Location Extractor. Crawl millions of business websites to find their Office Locations

Problem

Our client offers market research to its customers. Helping customers identify the demand & supply of certain businesses in a given region. With their database offering location data of 1 Billion+ business, they wanted to expand the records in their database.

Solution

We built an Internet crawler. Much like a typical Search Engine’s crawler – it would go to millions of websites every day, and employ AI and NLP to identify the office locations where their business operates from. These office locations would be extracted from special webpages of each website. For pages like : Contact Us, About Us, Office Locations, etc

Result

Our client was able to expand their database of 1 Billion business locations to 1.5 Billion business locations in a matter of 6 months. This 50% increase was attributed to the Location Extract Internet Crawler we built for them.

Approach

A lot of websites today are built using rich internet applications.
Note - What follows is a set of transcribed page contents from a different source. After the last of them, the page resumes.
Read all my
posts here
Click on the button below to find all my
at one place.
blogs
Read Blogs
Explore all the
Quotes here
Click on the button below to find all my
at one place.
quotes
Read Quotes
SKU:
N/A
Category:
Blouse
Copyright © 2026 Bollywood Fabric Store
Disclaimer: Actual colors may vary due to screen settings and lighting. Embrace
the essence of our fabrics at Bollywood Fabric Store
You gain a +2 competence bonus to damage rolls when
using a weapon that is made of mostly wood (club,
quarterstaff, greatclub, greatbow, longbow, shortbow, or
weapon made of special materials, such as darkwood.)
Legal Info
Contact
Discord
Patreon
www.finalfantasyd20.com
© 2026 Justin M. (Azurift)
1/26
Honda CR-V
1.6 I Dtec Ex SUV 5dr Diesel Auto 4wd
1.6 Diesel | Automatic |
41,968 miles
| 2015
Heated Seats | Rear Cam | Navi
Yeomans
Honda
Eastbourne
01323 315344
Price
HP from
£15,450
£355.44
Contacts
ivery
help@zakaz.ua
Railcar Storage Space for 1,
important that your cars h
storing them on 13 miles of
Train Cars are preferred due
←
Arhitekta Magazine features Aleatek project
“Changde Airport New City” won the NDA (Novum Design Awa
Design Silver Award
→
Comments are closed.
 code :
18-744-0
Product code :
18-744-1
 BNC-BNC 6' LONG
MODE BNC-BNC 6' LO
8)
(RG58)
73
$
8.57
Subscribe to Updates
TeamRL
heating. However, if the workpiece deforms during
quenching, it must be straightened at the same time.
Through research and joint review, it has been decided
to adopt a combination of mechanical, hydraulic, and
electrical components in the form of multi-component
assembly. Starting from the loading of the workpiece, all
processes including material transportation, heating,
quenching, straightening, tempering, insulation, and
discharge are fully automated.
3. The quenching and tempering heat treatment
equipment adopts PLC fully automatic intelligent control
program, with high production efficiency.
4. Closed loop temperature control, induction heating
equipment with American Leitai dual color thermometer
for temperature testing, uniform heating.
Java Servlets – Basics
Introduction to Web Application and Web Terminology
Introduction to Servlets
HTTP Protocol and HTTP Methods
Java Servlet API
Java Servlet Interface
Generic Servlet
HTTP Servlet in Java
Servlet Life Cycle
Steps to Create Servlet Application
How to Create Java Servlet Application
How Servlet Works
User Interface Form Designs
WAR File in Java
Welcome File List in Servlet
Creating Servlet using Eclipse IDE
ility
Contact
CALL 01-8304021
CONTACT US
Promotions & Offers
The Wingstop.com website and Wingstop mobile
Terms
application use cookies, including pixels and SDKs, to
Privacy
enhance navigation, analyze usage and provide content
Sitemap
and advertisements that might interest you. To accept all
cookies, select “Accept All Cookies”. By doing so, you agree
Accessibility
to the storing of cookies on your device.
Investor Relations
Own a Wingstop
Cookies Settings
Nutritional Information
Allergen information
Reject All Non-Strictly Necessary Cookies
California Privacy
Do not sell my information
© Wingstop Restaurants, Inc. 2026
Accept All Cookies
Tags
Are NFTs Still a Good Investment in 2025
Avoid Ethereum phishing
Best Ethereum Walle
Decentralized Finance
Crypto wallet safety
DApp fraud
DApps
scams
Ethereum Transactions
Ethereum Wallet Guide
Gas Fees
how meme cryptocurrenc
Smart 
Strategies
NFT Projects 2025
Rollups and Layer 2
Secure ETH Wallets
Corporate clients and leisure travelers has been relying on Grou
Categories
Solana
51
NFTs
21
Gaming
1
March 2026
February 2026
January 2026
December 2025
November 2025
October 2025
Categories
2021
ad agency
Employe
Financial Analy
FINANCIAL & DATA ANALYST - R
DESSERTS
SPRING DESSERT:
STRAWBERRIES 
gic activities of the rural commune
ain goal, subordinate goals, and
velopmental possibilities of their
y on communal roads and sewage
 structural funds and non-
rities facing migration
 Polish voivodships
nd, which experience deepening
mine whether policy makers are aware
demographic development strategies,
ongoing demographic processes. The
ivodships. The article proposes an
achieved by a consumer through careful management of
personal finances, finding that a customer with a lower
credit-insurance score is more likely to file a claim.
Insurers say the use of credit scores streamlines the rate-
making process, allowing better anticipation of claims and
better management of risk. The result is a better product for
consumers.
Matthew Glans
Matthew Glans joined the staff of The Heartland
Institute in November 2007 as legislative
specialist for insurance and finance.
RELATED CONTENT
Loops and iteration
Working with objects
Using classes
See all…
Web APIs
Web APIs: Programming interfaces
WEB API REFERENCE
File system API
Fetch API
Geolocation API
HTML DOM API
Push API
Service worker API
Because these websites make heavy use of Javascript, the typical HTTP crawlers are not able to interpret the content in such websites. To solve this we built a Deep Web Crawler. Our crawler would navigate the websites with javascript enabled web browser,
and navigate through network of links on the website much like humans would. To speed up this crawler & save on crawling costs we also implemented Focused Crawling. This enabled our crawler to prevent going from the entire website content, but rather using AI to identify just the key pages where location data was most likely to be found. By identifying which webpages for Contact Us, About Us, Office Locations, we would navigate directly to them. To access only the information we were interested in. Finally we used a combination of Natural Language Process and Computer Vision to identify the very region of the pages where Location Details were mentioned.